__ASSIGNED TASK 1__:
In the ship excerpt, change "Completed" to "Finished" and give the passage between "O.N. 144079. 692g." and "- details unknown.", inclusive.
__ASSIGNED TASK 2__:
Reproduce word for word the lines of the stored rows between the lines holding "Enlace documentacion de sinatra." and "Para agregar una nueva URL remota a un", inclusive.

This ship is supposedly the _Kenrix _built in 1921. I hope it's the right one.
http://www.rhiw.com/y_mor/coastal_vessels_photos/vessels_04/kenrix.jpg

_SS Kenrix_ was built in 1921 at the Cochrane and Sons in Selby at the same time as her sister ship, the _SS Ernrix_. The Ernrix sank just outside Middlesbrough in June 1939. I haven't been able to find anything on the fate of the Kenrix
--
Preben


----------



## BillH (Oct 10, 2007)

Hope this helps

KENRIX (1) (1921 - 1946)
O.N. 144079. 692g. 317n. 175.0 x 29.1 x 11.3 feet.
T.3-cyl. (13”, 23” & 37” x 26”) engine made by J. Lewis & Sons Ltd., Aberdeen. 96 rhp
27.11.1920: Launched by Cochrane & Sons Ltd., Selby (Yard No. 701) for R. Rix & Sons, Hull.
5.1921: Completed. 
3.1.1922: Reoprted as ashore and refloated - details unknown.

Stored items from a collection
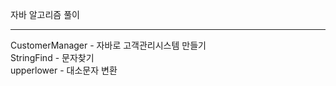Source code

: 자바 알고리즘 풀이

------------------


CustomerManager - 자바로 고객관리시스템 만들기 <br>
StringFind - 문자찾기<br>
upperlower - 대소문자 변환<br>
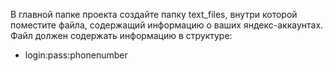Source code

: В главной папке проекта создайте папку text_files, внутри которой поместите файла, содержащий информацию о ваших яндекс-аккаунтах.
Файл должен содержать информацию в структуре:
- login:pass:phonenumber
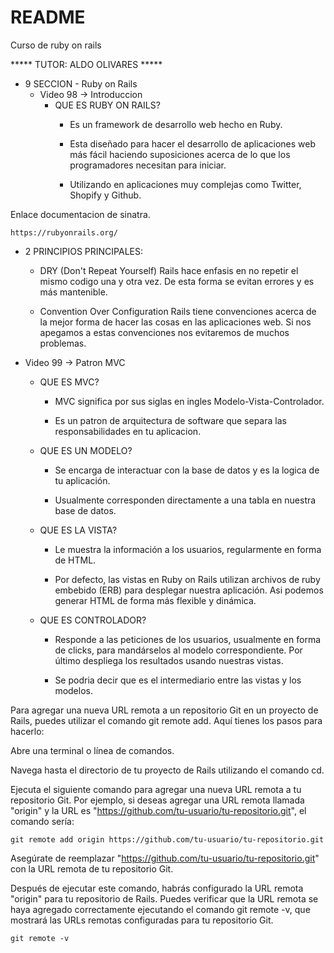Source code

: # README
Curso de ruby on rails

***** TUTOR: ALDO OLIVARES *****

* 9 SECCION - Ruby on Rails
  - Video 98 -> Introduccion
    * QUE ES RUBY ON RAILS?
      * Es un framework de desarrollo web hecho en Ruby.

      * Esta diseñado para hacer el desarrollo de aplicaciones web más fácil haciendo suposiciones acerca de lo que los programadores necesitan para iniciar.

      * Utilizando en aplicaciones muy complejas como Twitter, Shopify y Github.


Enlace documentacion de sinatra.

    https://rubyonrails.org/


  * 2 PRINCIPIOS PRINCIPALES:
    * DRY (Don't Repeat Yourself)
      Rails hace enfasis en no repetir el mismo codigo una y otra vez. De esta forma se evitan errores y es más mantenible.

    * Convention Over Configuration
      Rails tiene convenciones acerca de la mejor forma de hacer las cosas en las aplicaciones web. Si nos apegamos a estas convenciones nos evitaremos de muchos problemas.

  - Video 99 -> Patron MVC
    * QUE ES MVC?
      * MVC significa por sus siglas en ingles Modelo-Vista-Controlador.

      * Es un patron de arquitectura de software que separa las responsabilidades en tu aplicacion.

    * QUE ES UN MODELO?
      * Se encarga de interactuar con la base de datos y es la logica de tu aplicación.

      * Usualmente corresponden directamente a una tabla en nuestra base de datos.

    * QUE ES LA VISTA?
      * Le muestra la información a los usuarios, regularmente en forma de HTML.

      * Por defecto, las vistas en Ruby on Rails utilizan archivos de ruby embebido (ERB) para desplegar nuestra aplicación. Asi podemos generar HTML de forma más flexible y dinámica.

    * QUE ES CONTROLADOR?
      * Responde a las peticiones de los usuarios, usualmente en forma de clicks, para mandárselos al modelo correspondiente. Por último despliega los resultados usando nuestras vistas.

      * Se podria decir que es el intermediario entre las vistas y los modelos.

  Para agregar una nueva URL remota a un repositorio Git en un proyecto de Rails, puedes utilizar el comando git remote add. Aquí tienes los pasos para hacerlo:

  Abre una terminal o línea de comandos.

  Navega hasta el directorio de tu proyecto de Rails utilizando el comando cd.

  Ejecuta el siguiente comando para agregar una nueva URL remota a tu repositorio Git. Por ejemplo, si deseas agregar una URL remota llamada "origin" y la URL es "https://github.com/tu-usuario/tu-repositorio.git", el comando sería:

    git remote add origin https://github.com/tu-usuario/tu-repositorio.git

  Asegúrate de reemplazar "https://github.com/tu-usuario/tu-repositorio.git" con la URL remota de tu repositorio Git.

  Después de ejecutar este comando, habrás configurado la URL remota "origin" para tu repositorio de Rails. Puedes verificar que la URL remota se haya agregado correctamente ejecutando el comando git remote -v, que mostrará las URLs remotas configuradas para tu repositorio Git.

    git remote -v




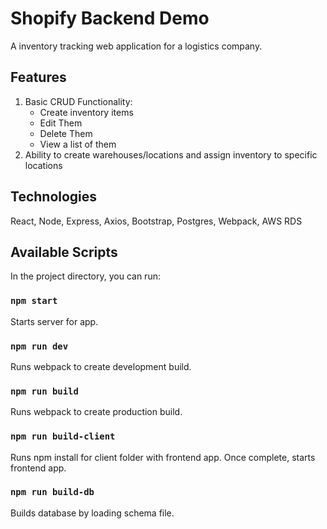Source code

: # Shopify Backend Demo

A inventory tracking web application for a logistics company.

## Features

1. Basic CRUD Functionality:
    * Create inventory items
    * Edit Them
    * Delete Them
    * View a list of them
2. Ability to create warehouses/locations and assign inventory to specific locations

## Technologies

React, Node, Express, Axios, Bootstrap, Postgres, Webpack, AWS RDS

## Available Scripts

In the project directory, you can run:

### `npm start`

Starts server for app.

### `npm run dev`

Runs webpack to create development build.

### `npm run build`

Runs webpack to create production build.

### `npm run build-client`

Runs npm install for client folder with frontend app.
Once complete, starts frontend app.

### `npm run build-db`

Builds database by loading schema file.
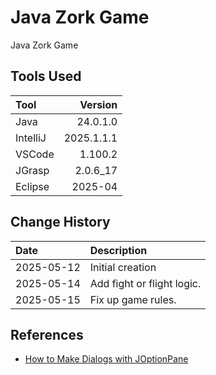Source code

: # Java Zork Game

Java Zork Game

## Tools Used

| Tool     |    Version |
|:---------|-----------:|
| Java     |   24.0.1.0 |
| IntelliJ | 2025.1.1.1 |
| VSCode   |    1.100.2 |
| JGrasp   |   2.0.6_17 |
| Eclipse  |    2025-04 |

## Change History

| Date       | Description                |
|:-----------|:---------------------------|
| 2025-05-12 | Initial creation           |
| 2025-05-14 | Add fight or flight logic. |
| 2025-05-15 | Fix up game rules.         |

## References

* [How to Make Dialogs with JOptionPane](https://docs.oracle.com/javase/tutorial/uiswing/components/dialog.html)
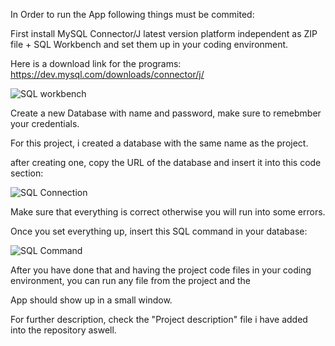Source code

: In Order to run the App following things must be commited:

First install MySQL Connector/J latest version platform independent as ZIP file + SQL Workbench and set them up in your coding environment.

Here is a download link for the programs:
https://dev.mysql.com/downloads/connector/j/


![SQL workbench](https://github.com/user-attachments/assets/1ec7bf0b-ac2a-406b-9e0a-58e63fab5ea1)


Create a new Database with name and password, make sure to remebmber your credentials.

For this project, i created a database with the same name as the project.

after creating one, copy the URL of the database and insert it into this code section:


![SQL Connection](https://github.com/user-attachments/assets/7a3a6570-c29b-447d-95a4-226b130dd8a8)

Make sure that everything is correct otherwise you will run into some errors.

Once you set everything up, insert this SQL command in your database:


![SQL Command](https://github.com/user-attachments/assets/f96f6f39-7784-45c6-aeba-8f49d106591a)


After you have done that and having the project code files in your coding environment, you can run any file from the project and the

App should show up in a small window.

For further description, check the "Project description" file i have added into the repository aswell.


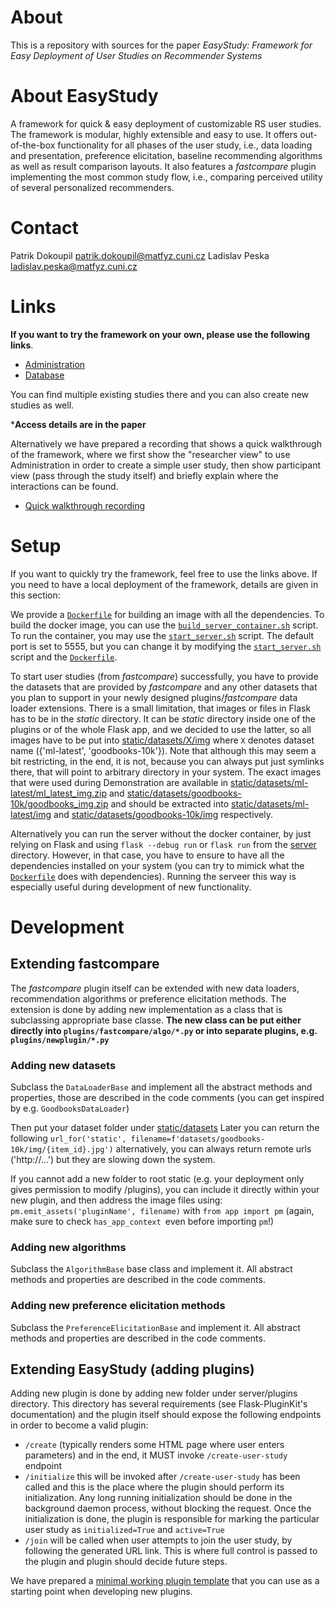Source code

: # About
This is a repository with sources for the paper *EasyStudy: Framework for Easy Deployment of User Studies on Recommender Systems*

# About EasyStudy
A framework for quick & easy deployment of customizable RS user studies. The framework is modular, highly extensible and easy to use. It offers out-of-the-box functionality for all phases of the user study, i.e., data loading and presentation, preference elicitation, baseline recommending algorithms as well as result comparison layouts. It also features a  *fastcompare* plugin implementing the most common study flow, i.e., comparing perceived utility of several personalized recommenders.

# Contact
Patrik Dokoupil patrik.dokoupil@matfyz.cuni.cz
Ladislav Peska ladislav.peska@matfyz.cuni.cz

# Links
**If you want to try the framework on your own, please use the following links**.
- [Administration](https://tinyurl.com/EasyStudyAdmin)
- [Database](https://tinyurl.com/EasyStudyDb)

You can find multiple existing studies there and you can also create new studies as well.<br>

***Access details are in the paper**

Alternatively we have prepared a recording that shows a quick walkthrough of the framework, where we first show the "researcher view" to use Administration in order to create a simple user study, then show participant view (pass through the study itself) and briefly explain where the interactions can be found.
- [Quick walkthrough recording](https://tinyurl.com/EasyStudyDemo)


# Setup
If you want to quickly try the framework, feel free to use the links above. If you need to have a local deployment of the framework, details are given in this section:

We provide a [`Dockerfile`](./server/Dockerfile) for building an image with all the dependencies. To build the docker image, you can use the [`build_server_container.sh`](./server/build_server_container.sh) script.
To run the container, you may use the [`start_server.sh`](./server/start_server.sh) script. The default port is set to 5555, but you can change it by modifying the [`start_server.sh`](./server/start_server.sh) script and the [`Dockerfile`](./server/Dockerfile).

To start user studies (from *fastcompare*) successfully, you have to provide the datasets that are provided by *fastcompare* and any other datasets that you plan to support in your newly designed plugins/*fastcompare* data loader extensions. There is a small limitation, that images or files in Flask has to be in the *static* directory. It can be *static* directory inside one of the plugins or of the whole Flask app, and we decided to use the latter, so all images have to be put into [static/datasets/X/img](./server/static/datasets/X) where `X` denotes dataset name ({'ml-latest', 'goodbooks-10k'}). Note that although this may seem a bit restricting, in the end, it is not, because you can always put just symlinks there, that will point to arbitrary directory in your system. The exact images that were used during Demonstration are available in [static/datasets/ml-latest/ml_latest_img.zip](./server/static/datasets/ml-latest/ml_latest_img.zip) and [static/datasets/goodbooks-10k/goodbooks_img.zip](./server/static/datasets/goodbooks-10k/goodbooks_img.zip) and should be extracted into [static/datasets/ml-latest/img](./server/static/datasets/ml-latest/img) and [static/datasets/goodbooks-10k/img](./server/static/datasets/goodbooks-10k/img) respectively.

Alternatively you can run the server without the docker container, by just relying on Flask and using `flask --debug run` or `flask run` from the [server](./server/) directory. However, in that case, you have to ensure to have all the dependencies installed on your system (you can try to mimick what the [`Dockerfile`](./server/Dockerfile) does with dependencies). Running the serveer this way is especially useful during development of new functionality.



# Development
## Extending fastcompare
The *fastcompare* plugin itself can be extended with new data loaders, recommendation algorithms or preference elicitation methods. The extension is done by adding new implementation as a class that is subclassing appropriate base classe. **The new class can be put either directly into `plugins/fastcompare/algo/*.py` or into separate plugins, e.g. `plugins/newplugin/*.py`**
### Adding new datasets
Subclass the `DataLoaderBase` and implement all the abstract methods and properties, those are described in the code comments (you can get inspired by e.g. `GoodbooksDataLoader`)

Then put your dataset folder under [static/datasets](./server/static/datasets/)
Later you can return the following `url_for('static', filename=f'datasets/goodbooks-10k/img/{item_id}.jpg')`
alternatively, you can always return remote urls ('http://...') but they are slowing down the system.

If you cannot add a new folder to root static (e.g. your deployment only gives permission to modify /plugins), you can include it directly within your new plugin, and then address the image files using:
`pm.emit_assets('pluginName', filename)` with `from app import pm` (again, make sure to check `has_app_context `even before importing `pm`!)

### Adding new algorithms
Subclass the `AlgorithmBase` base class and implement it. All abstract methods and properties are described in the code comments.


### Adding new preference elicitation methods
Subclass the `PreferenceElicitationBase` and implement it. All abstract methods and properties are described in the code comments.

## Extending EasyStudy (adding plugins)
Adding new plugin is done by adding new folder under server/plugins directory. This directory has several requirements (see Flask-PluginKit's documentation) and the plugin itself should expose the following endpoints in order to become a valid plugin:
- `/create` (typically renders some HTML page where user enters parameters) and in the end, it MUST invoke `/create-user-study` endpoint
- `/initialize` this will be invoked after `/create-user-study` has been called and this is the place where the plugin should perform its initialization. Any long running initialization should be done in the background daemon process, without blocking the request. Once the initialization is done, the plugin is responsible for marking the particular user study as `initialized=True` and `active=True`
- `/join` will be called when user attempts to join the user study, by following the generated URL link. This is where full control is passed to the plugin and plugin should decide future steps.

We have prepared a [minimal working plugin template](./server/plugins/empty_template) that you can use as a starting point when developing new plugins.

---

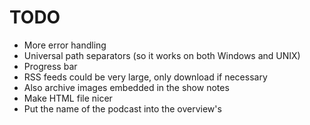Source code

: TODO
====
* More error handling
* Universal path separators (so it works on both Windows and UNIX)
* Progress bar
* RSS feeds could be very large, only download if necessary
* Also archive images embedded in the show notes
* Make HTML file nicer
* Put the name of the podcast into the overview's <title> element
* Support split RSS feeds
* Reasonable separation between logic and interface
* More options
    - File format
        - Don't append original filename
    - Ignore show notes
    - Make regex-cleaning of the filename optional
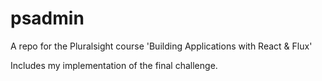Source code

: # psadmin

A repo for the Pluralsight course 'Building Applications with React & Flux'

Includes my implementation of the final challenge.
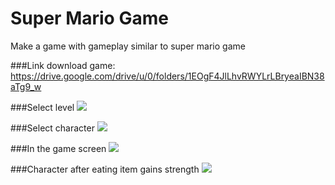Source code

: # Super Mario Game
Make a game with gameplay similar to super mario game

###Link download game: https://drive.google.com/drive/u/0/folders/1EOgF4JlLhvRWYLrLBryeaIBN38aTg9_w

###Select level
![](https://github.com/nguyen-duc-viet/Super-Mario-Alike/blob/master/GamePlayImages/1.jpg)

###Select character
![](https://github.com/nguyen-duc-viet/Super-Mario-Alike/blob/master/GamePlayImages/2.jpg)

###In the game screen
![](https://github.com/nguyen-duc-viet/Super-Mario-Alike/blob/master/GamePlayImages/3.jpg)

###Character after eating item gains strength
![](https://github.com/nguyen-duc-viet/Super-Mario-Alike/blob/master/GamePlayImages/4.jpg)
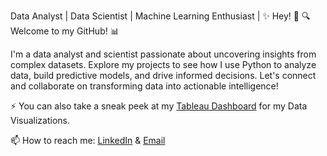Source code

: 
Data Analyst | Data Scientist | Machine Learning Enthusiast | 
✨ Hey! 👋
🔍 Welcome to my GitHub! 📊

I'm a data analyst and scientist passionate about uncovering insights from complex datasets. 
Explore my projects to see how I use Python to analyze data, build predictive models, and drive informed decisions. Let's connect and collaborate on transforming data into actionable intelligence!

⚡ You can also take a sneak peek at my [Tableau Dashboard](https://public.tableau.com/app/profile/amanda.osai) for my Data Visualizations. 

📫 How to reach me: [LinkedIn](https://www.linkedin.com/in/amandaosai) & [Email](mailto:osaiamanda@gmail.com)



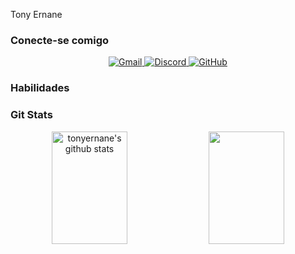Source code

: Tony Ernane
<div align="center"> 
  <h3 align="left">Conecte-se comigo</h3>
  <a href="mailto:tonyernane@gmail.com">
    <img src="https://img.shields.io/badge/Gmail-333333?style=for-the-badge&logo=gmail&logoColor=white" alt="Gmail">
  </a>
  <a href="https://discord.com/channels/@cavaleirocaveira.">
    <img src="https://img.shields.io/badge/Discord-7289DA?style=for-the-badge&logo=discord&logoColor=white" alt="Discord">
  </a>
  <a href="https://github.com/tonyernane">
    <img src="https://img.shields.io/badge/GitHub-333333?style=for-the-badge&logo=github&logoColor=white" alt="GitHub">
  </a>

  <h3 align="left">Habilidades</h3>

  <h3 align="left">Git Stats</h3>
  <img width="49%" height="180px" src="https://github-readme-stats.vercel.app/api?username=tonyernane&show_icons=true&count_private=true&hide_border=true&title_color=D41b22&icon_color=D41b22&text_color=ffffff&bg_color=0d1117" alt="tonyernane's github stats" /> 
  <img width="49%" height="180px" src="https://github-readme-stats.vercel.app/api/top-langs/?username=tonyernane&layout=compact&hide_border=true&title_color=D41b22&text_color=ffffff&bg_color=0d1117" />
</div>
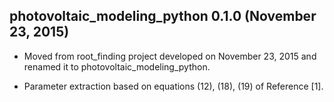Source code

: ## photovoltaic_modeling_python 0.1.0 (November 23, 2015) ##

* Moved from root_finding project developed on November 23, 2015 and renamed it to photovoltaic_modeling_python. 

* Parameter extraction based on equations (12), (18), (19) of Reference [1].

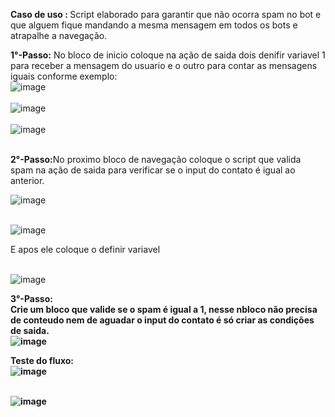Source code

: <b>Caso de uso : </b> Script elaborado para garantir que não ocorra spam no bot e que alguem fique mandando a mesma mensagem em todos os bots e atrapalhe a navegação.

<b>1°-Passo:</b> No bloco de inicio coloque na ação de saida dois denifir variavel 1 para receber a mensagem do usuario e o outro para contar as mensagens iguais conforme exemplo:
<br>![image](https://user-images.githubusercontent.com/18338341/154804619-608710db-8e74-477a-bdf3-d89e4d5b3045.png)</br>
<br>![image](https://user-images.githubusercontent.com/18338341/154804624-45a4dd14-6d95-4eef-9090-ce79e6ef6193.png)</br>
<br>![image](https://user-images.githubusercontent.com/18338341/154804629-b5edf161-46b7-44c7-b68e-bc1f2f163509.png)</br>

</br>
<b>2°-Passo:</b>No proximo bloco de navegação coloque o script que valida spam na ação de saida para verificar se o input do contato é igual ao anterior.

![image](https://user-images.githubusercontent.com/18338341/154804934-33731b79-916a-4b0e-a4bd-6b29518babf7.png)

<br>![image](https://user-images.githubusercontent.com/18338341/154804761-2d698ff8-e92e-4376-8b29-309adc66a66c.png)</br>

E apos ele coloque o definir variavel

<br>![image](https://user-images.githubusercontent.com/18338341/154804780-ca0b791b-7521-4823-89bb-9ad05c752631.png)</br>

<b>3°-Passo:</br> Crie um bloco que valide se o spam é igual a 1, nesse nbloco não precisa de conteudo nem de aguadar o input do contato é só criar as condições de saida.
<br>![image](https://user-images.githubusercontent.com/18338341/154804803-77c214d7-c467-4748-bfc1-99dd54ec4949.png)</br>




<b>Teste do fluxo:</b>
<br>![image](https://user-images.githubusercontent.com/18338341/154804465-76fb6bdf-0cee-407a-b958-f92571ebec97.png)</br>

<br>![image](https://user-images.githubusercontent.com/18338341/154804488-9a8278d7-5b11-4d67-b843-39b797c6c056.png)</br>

__RESPONSE AREA 1__:
O.N. 144079. 692g. 317n. 175.0 x 29.1 x 11.3 feet.
T.3-cyl. (13”, 23” & 37” x 26”) engine made by J. Lewis & Sons Ltd., Aberdeen. 96 rhp
27.11.1920: Launched by Cochrane & Sons Ltd., Selby (Yard No. 701) for R. Rix & Sons, Hull.
5.1921: Finished. 
3.1.1922: Reoprted as ashore and refloated - details unknown.

__RESPONSE AREA 2__:
Enlace documentacion de sinatra.

    https://rubyonrails.org/


  * 2 PRINCIPIOS PRINCIPALES:
    * DRY (Don't Repeat Yourself)
      Rails hace enfasis en no repetir el mismo codigo una y otra vez. De esta forma se evitan errores y es más mantenible.

    * Convention Over Configuration
      Rails tiene convenciones acerca de la mejor forma de hacer las cosas en las aplicaciones web. Si nos apegamos a estas convenciones nos evitaremos de muchos problemas.

  - Video 99 -> Patron MVC
    * QUE ES MVC?
      * MVC significa por sus siglas en ingles Modelo-Vista-Controlador.

      * Es un patron de arquitectura de software que separa las responsabilidades en tu aplicacion.

    * QUE ES UN MODELO?
      * Se encarga de interactuar con la base de datos y es la logica de tu aplicación.

      * Usualmente corresponden directamente a una tabla en nuestra base de datos.

    * QUE ES LA VISTA?
      * Le muestra la información a los usuarios, regularmente en forma de HTML.

      * Por defecto, las vistas en Ruby on Rails utilizan archivos de ruby embebido (ERB) para desplegar nuestra aplicación. Asi podemos generar HTML de forma más flexible y dinámica.

    * QUE ES CONTROLADOR?
      * Responde a las peticiones de los usuarios, usualmente en forma de clicks, para mandárselos al modelo correspondiente. Por último despliega los resultados usando nuestras vistas.

      * Se podria decir que es el intermediario entre las vistas y los modelos.

  Para agregar una nueva URL remota a un repositorio Git en un proyecto de Rails, puedes utilizar el comando git remote add. Aquí tienes los pasos para hacerlo:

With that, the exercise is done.